* _BRANO DA LEGGERE_
A prendere sul serio la scelta di Matteo Renzi ci ha pensato una popolosa frangia politica. Folta, ma in realtà neanche troppo. Perché in fondo si sa, far promesse è gratis, mantenerle invece costa molto, e la nuova “casa” dell’ex premier sembra tanto quella di paglia o legno della fiaba di James Orchard Halliwell-Phillipps dei I tre porcellini: regge fintanto che non si alza il vento. La scossa tellurica, comunque, si è sentita, e coloro che lo definiscono bradisismo, forse, lo fanno per timore. «Alla lunga può far molto male al Pd, se quest’ultimo non si riorganizza, riassumendo un’identità. E questo non vuole certo dire rinchiudersi in una ridotta di sinistra, per carità, ma significa a mio parere avere un momento in cui si ristabilisce le idee prioritarie», spiega Enrico Rossi, presidente della Regione Toscana.
Le partite locali da giocare sono tante e il fiato comincia a scarseggiare. La nuova linfa del Pd zingarettiano ha lunga tenuta ma, per il momento, poco sprint. C’è bisogno di una coalizione, se non con Renzi, a obtorto collo con il Movimento. Con il quale, specifica Rossi, si parla solo di collaborazione in quanto «non penso a una visione comune, troppe cose ci differenziano a cominciare dall’idea di democrazia, di crescita e di sviluppo del Paese. Gli stessi temi di giustizia, dalla centralità del lavoro rispetto a quella del Reddito, che invece mi pare affascinare i pentastellati».

* _CONSEGNA A_
Nel brano sulla scelta di Renzi, quale carica ricopre Enrico Rossi?
* _CONSEGNA B_
Riassumi in forma più breve il paragrafo del brano sulla scelta di Renzi che comincia con «Le partite locali da giocare», conservandone i fatti principali.
* _CONSEGNA C_
Scrivi il seguito del brano sulla scelta di Renzi, partendo dopo la sua ultima frase.

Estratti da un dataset
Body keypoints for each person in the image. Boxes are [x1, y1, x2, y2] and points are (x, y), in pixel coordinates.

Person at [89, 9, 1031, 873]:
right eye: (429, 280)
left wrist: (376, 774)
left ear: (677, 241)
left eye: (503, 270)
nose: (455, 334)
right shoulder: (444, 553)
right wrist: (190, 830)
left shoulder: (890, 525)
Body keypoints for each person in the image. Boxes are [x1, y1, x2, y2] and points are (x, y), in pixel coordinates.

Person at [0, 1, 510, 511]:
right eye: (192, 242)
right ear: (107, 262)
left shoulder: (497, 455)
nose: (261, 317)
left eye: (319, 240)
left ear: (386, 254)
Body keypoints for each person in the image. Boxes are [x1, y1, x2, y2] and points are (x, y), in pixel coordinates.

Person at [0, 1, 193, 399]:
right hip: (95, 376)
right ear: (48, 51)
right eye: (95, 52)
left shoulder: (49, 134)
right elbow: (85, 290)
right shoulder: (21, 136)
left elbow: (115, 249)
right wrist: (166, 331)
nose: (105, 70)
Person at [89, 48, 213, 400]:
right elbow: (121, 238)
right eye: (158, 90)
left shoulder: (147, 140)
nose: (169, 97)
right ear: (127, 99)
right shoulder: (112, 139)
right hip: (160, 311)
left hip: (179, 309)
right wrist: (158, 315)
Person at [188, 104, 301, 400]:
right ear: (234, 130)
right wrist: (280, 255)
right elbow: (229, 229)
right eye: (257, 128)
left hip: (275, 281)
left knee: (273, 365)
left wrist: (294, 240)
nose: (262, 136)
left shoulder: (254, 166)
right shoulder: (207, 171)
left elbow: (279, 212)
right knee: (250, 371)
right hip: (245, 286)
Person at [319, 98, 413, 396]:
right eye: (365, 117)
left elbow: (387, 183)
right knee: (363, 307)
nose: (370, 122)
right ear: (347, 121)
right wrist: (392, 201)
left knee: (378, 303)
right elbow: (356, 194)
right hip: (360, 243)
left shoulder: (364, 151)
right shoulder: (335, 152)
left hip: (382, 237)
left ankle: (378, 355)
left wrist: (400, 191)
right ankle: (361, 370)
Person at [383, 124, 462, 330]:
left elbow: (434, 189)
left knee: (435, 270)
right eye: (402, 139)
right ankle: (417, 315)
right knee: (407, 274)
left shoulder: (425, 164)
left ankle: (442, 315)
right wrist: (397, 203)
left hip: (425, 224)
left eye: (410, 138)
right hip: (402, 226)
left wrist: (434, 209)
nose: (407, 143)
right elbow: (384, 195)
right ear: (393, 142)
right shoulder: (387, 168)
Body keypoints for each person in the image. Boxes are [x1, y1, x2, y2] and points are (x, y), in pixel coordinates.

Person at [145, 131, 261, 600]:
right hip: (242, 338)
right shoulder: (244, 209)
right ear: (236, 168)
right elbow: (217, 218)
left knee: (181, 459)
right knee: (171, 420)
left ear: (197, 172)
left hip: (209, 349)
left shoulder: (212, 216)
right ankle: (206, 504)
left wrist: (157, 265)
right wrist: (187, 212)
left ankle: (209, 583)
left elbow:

* _RISPOSTA A_
È presidente della Regione Toscana.

* _RISPOSTA B_
Le partite locali sono molte e le forze cominciano a mancare. Il Pd di Zingaretti ha resistenza, ma per ora poco sprint. Serve quindi una coalizione: se non con Renzi, a malincuore con il Movimento. Rossi precisa però che con il Movimento si parla solo di collaborazione e non di una visione comune. Le differenze sono troppe: l'idea di democrazia, di crescita e di sviluppo del Paese, i temi di giustizia e la centralità del lavoro rispetto a quella del Reddito, che invece sembra affascinare i pentastellati.

* _RISPOSTA C_
Enrico Rossi, a quasi quattro mesi dal suo rientro, come ha trovato questo nuovo Pd?
Intanto un cambiamento nei metodi, questo senz’altro. Penso che il segretario Zingaretti sia in grado di ascoltare anche opinioni diverse e di unirle, ed è un passaggio non da poco. Il partito è una comunità dove può e deve stare anche chi porta idee e punti di vista differenti, dove ai pensieri cui viene riconosciuta dignità e, detto francamente, ti senti un po’ come a casa tua. Questo è frutto di uno stile nuovo, anche più mite, il che non significa senza fermezza: la forza politica incide, quasi sempre, quando è accompagnata proprio da un sentimento di decisione.